Grande risco para os esposos é atual descrença de que é possível viver a fidelidade conjugal. Perde-se a fé no casamento e aumenta-se a crença no divórcio. Apesar dessa união ser uma das tendências mais naturais do ser humano, a partir do momento em que os enamorados passam a depositar e esperar uma felicidade perfeita no casamento, ele tende ao fracasso e o divórcio passa a ser a “solução” ideal. E mais uma vez, vemos como o ser humano passou a ser descartável.

Para que dê certo, o casamento exige esforço, assim como a felicidade também exige. Não é possível fazer crescer a união sem que haja veracidade e maturidade para assumir os compromissos firmados pelo casal.
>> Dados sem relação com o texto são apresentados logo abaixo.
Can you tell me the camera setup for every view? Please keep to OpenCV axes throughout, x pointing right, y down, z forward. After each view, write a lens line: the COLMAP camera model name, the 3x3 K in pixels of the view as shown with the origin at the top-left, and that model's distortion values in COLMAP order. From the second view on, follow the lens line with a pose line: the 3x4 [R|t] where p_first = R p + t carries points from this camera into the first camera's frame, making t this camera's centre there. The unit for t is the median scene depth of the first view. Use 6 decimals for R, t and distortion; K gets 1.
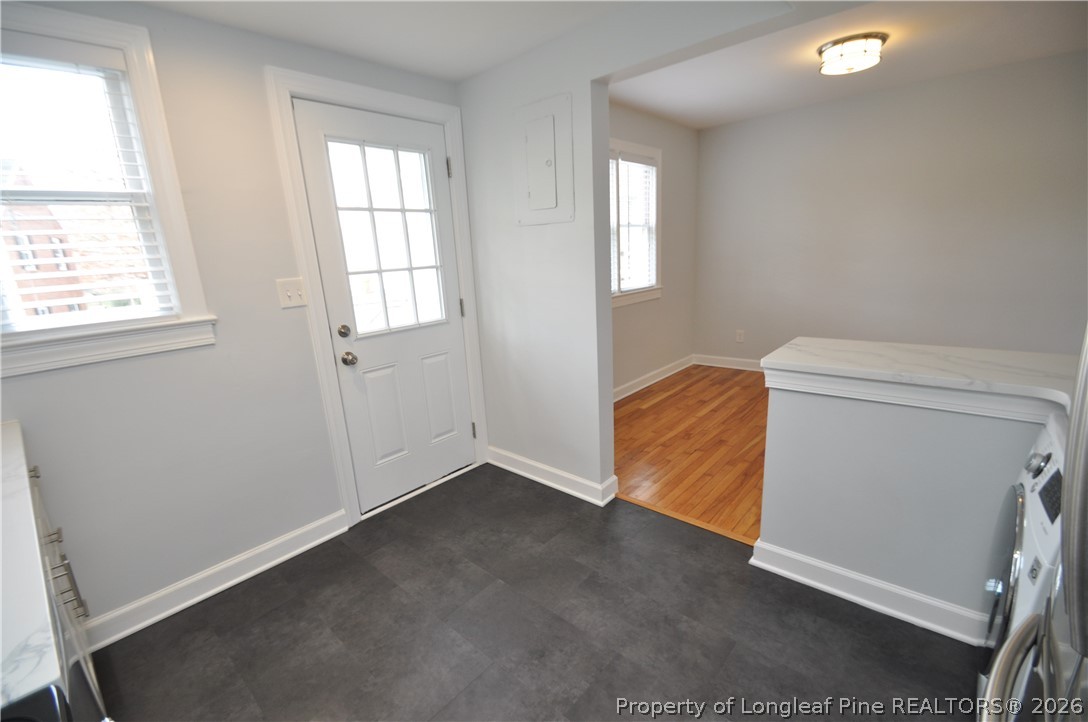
lens RADIAL K [[472.1, 0, 541.1], [0, 472.1, 374.8], [0, 0, 1]] dist [-0.000853, -0.016096]
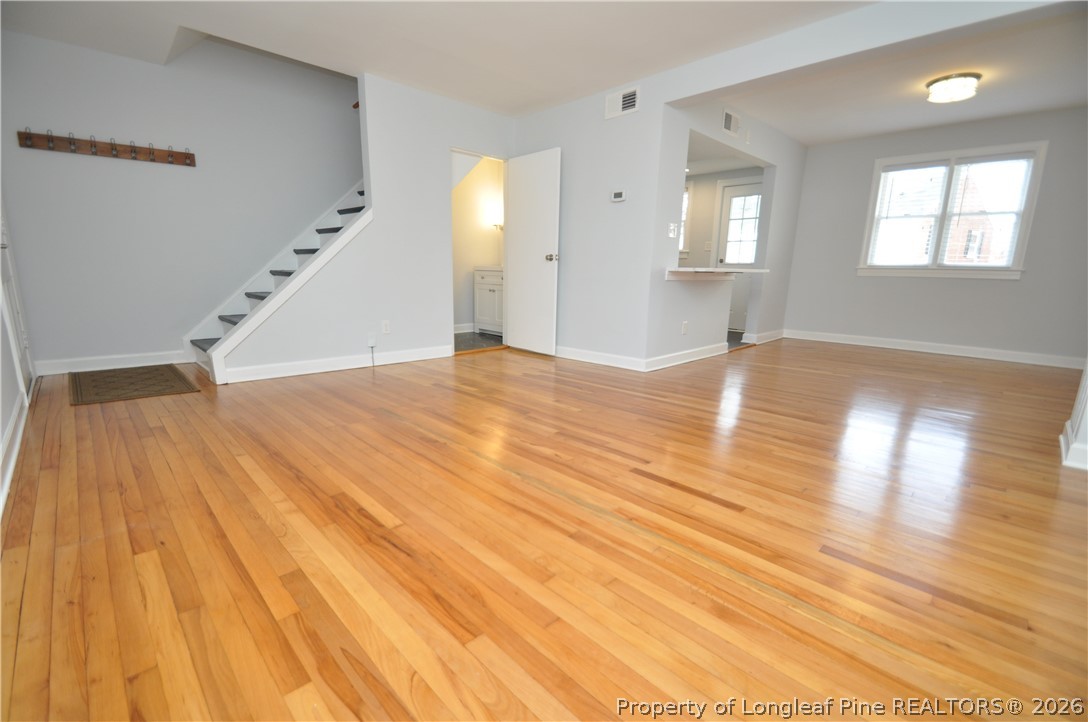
lens RADIAL K [[476.2, 0, 537.7], [0, 476.2, 372.7], [0, 0, 1]] dist [0.012678, -0.017220]
pose [[-0.075395, 0.264983, -0.961301, 2.792384], [-0.266943, 0.923495, 0.275498, 0.040747], [0.960758, 0.277384, 0.001109, 0.074983]]
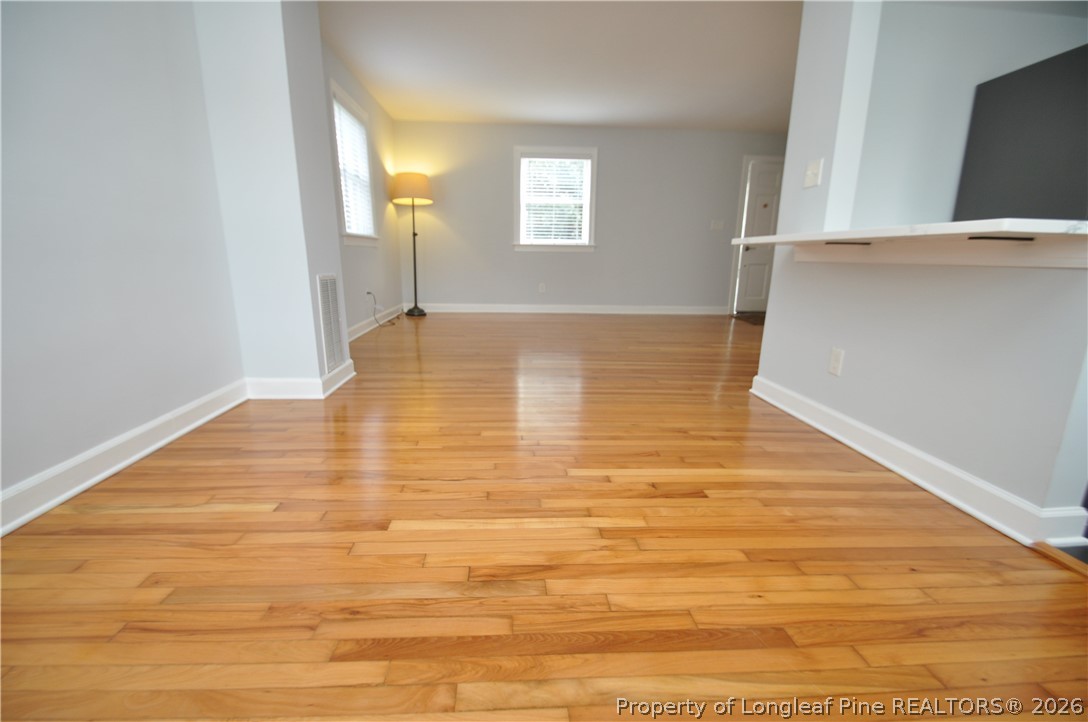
lens RADIAL K [[476.2, 0, 537.7], [0, 476.2, 372.7], [0, 0, 1]] dist [0.012678, -0.017220]
pose [[-0.711043, -0.121237, 0.692617, 0.507256], [0.203844, 0.907182, 0.368061, -0.211793], [-0.672952, 0.402893, -0.620332, 1.657920]]
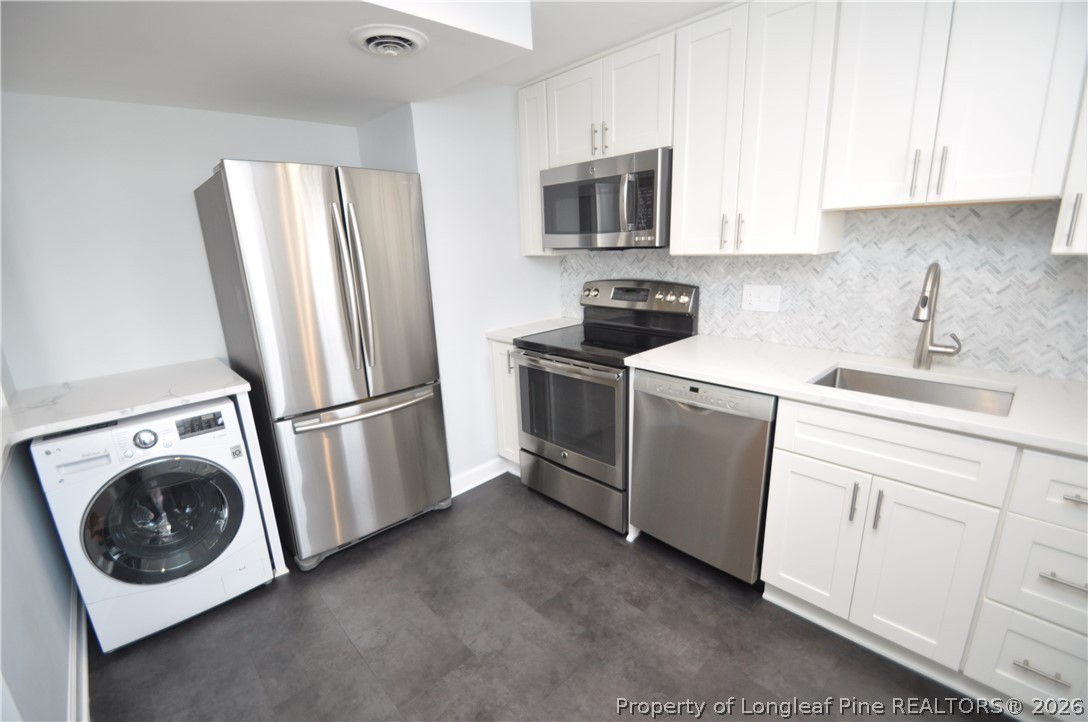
lens RADIAL K [[472.6, 0, 537.4], [0, 472.6, 373.2], [0, 0, 1]] dist [0.012194, -0.018009]
pose [[-0.990705, 0.061428, 0.121372, -0.184602], [0.114325, 0.859502, 0.498183, -0.290907], [-0.073717, 0.507428, -0.858535, 1.022751]]
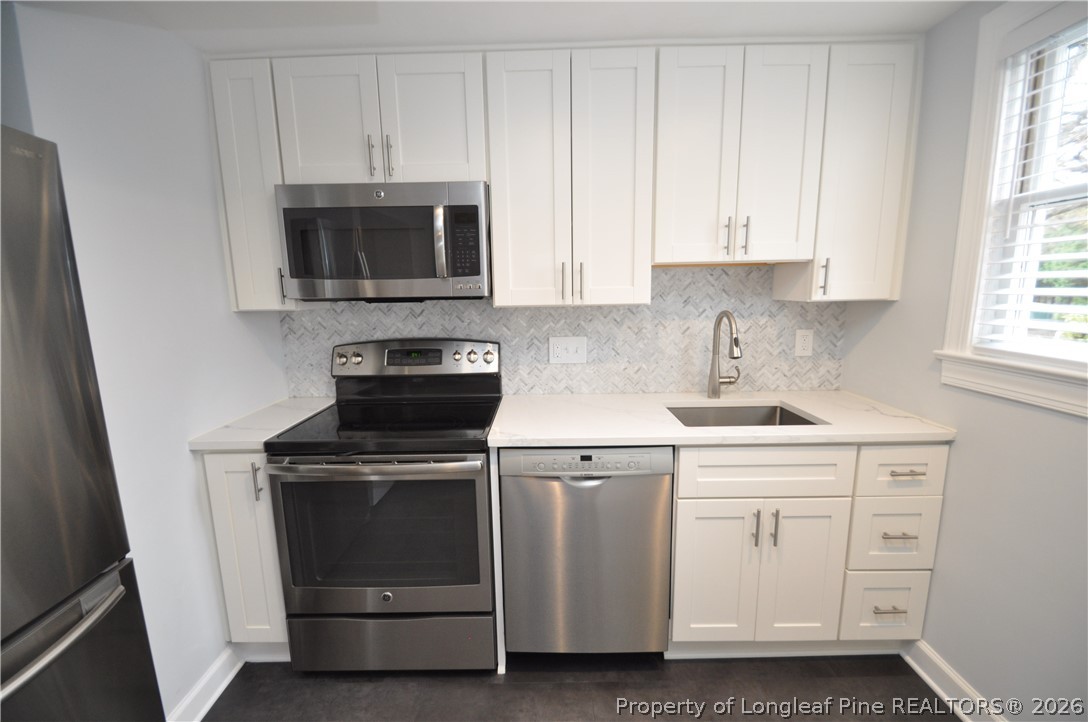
lens RADIAL K [[472.6, 0, 537.4], [0, 472.6, 373.2], [0, 0, 1]] dist [0.012194, -0.018009]
pose [[-0.758207, 0.177800, -0.627303, 0.118837], [-0.109289, 0.913833, 0.391109, -0.210807], [0.642789, 0.365098, -0.673443, 0.698225]]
Portanto, não é possível construir tal relação em desejos imediatistas de prazer, que tem como lema a lei do mínimo esforço, egocêntrica e que busca apenas o que lhe é atraente e, aparentemente, a favorece, tende a refutar o que acredita exigir demasiado, evitando o esforço e a entrega necessária para alcançar o Amor. Portanto, ao passar por dificuldades no relacionamento com o cônjuge, o pensamento de que com outro seria mais fácil, com outro eu seria feliz, torna-se frequente, e o divórcio passa a ser o remédio. Porém, o divórcio não favorece a felicidade, mas exime a esperança de, de fato, um dia alcançá-la.

Em meio às pequenas dificuldades, quando os problemas aparecem (comuns a qualquer relacionamento), é necessário que a perseverança no amor se faça presente, que os cônjuges sejam fiéis às promessas do casamento “na alegria e na tristeza; na abundância e na pobreza”. É preciso, portanto, aprender a amar, o que exige muito esforço, trabalho e tempo, mas se se persevera, aprende-se.

Bibliografia

ZYGMUNT BAUMAN. Amor Líquido: Sobre a Fragilidade dos Laços Humanos. Rio de Janeiro: Jorge Zahar, Ed. 2004.

BURKE, Comarc. Amor e casamento. São Paulo: Quadrante, 1991.